4. Als de verzaker van alle gedachten (sarva sankalpa sannyaasie) waarlijk niet gehecht is aan zintuiglijke voorwerpen en handelingen, wordt hij een Yogaroedha genoemd.

De zintuiglijke voorwerpen houden op de zintuiglijke centra te zoeken van zo iemand terwijl hijzelf de diepe rust in de zaligheid van het Zelf geniet in de innerlijke kwartieren van zijn hart. Zelfs als zijn geest wordt geraakt door plezier en pijn wordt hij nooit opgewekt tot bewustzijn ervan en hij wordt niet aangezet tot herkenning van de zintuiglijke voorwerpen die hem in een ontmoeting confronteren. Zijn geest voelt geen aantrekking voor de vrucht van handeling, zelfs als de zinnen tot handeling overgaan. Hij alleen is een adept die vaststaat in Yoga, die geen acht slaat op het geheel van lichaamsactiviteiten en die verblijft alsof hij slaapt. Hierop zei Arjoena: "O Heer, hoe wonderbaar is alles wat u zegt. Wat is het dan dat hem zulk een grote waarde geeft?"

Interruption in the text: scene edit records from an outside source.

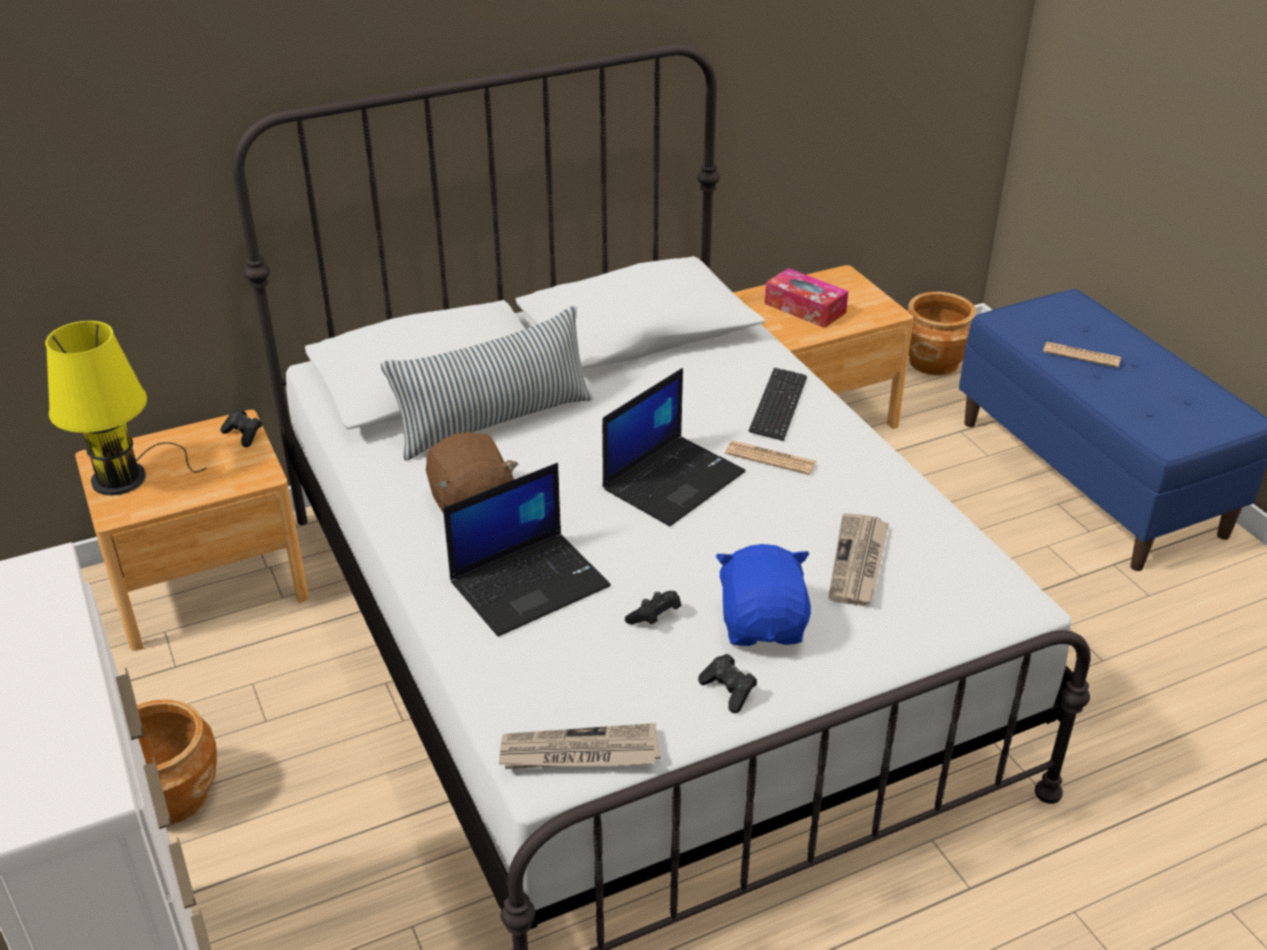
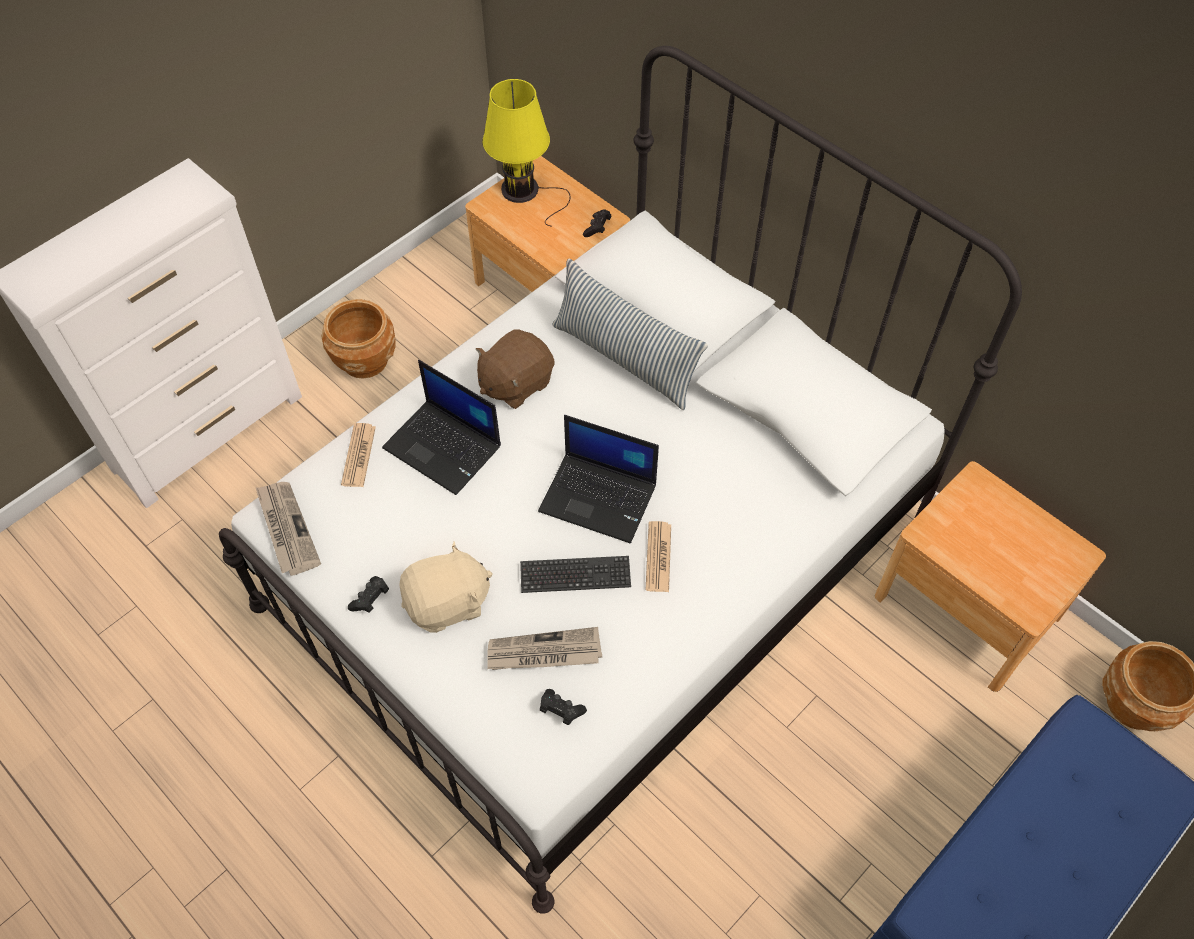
camera: 70 degrees right, 20 degrees up
black game controller [625,591,681,624] -> black game controller moved to [540,689,587,725]
blue plush toy [716,544,811,646] -> beige plush toy [399,541,493,633]
keyboard [749,368,807,441] -> keyboard moved to [520,556,631,593]
tissue box [765,268,848,328] -> none
newspaper [1043,342,1121,368] -> newspaper moved to [341,423,376,487]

5. Laat hem het zelf verheffen door het Zelf alleen en laat hem het zelf niet verlagen. Het Zelf alleen is waarlijk de vriend van het zelf, het Zelf alleen is de vijand van het zelf.

Shrie Krishna glimlachte hierom en zei: "Je vraag verbaast me. Wie kan geven en aan wie en wat waar het ene wezen zonder weerga verblijft? Liggend op het bed van illusies valt de ziel in de slaap van onwetendheid en heeft af te rekenen met de kwade dromen van geboorte en dood. En wanneer hij ontwaakt dringt de leegheid van het onderwerp van zijn droom tot hem door. Ook deze verwerkelijking is zoals de oorspronkelijke illusie waarheid in haar eigen wezen. Aldus, O Dhananjaya, wordt hij de oorzaak van zijn eigen ondergang door de vergissing van de eigenwaan van zijn eigen lichamelijk bestaan.

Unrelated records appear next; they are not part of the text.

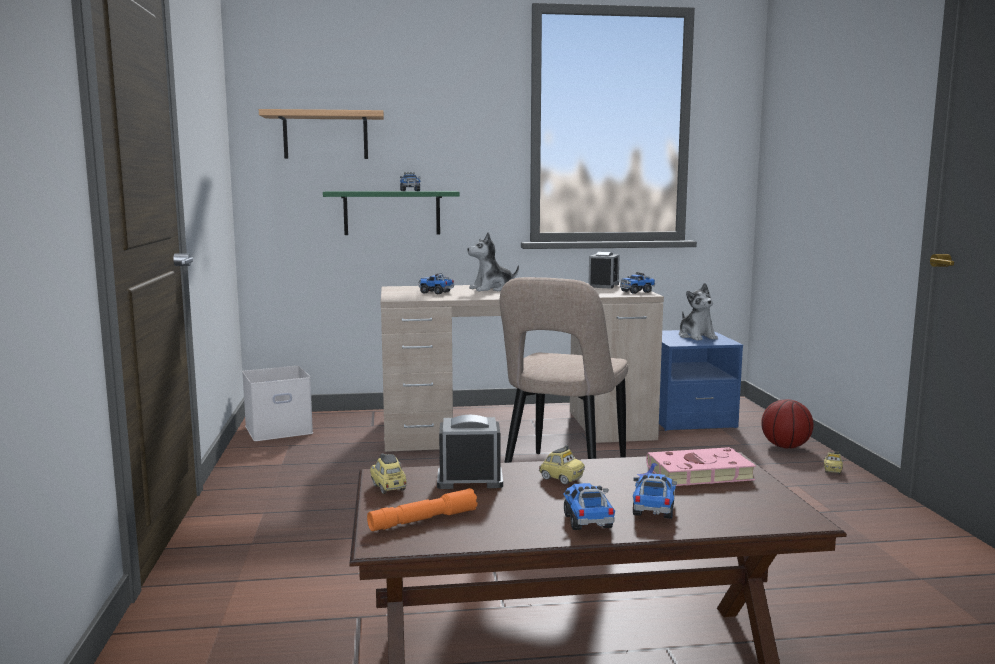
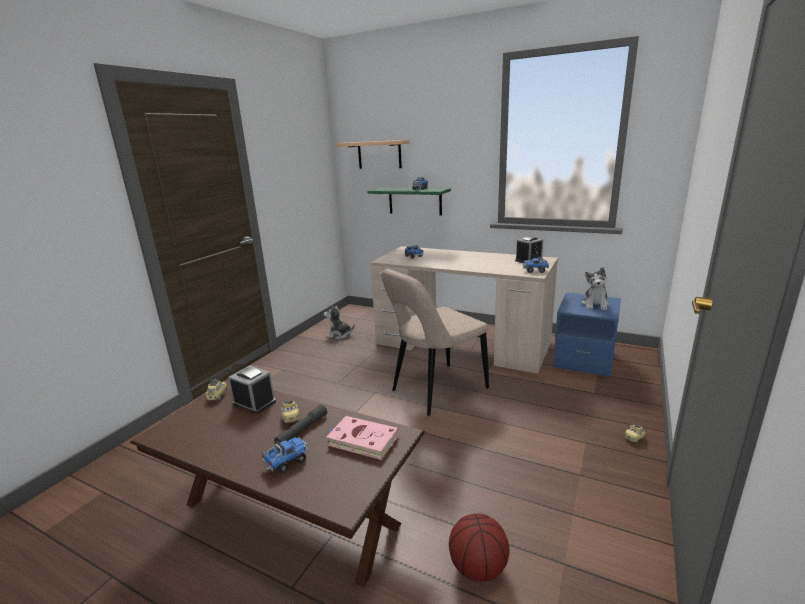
camera: 35 degrees right, 10 degrees up
white storage box [242,366,313,441] -> none
orange flashlight [367,488,477,531] -> none
plush toy [467,232,519,291] -> plush toy moved to [324,305,355,339]
toy truck [563,483,615,530] -> none
basketball [761,399,814,448] -> basketball moved to [449,514,509,582]
none -> grey flashlight [274,404,328,444]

6. Het Zelf is de vriend van het zelf voor hem die het zelf overwonnen heeft, maar voor het onoverwonnen zelf staat het Zelf in de positie van een vijand.

Wie in gedachten de eigenwaan opgeeft en één wordt met het eeuwige wezen van het hoogste Brahman heeft zich gevestigd in het hoogste goed. Anders wordt men zijn eigen vijand, die zich, zoals de zijdeworm, misleid door de elegantie van zijn eigen lichaam, vereenzelvigt met zijn lichamelijk wezen en die erdoor wordt omringd en verstikt. Hoe jammer is het dat de ongelukkige, die op de rand van een meevaller staat, zich voelt zoals iemand die blind is en zijn ogen sluit al heeft hij het volledige gebruik over zijn ogen of iemand die onder invloed van begoocheling blijft bazelen: 'Dat ben ik niet, ik ben verloren, ik werd ontvoerd', en die volhardt in die dwaasheid. In feite is de ziel zelf Brahman. Hoe jammer echter dat de geest nooit neigt in de richting van die waarheid. De toestand van de ziel lijkt heel erg op die in het verhaal over 'De Papegaai en de Buis'. Een papegaai zit op de buis die door een jager werd vastgemaakt aan een boom om hem te vangen. Door zijn gewicht begint de buis rond te draaien. De papegaai had moeten wegvliegen zodra de buis begon te bewegen, maar hij panikeert, verwringt zijn nek, wringt zijn lichaam en poten in bochten, houdt de buis steviger vast met zijn bek en klauwen en wordt gevangen in de val in het valse geloof dat hij echt vastgebonden is. Kan men zeggen dat iemand hem vastbond als hij zich op zo'n onzinnige manier laat beetnemen? Maar eens gevangen in die begoocheling laat hij de buis niet meer los al wordt hij doormidden gehakt. Daarom wordt iemand die volhardt in zijn verkeerde idee'n en inbeeldingen zijn eigen vijand. Degene echter die de ervaring 'Ik ben het hoogste Brahman zelf' heeft en die nooit zijn geest bezoedelt met enige onware notie beschouw ik als iemand die het Zelf verwerkelijkte.

7. Het opperste Zelf (paramaatmaa) van de zelfbeheerste en vredevolle is gelijk in koude en hitte, in vreugde en pijn en in eer en oneer.

Het Zelf van degene die zijn geest overwon en van wie daardoor alle begeerten werden vervuld, is niet verschillend noch is het ver weg. Zoals goud zuiver wordt door de onzuiverheden te verbranden, zo wordt het eindige Zelf het hoogste Zelf zodra de geest zich ontdoet van de ingebeelde notie een werelds wezen te zijn. Als een kruik breekt, moet de ruimte in de kruik geen beweging maken om één te worden met de oneindige ruimte. Zo wordt ook het eindige Zelf één met het hoogste Zelf zodra het lichamelijke bestaan verdwijnt, aangezien het Zelf er reeds volledig en eeuwig aanwezig is. Voor zo iemand bestaat het gevoel koud en heet niet noch enige gedachte aan plezier of pijn noch enige taal als eer en schande. Waar de zon ook moge gaan, die plaats wordt overspoeld door licht. Zo ook wanneer men zo iemand ontmoet, wordt men in hem opgeslorpt en wordt men één met hem. Zoals regenbuien die uit de wolken vallen de zee niet doorboren, zo raken goed en kwaad ook de Yogi niet, aangezien hij één werd met het hoogste Zelf.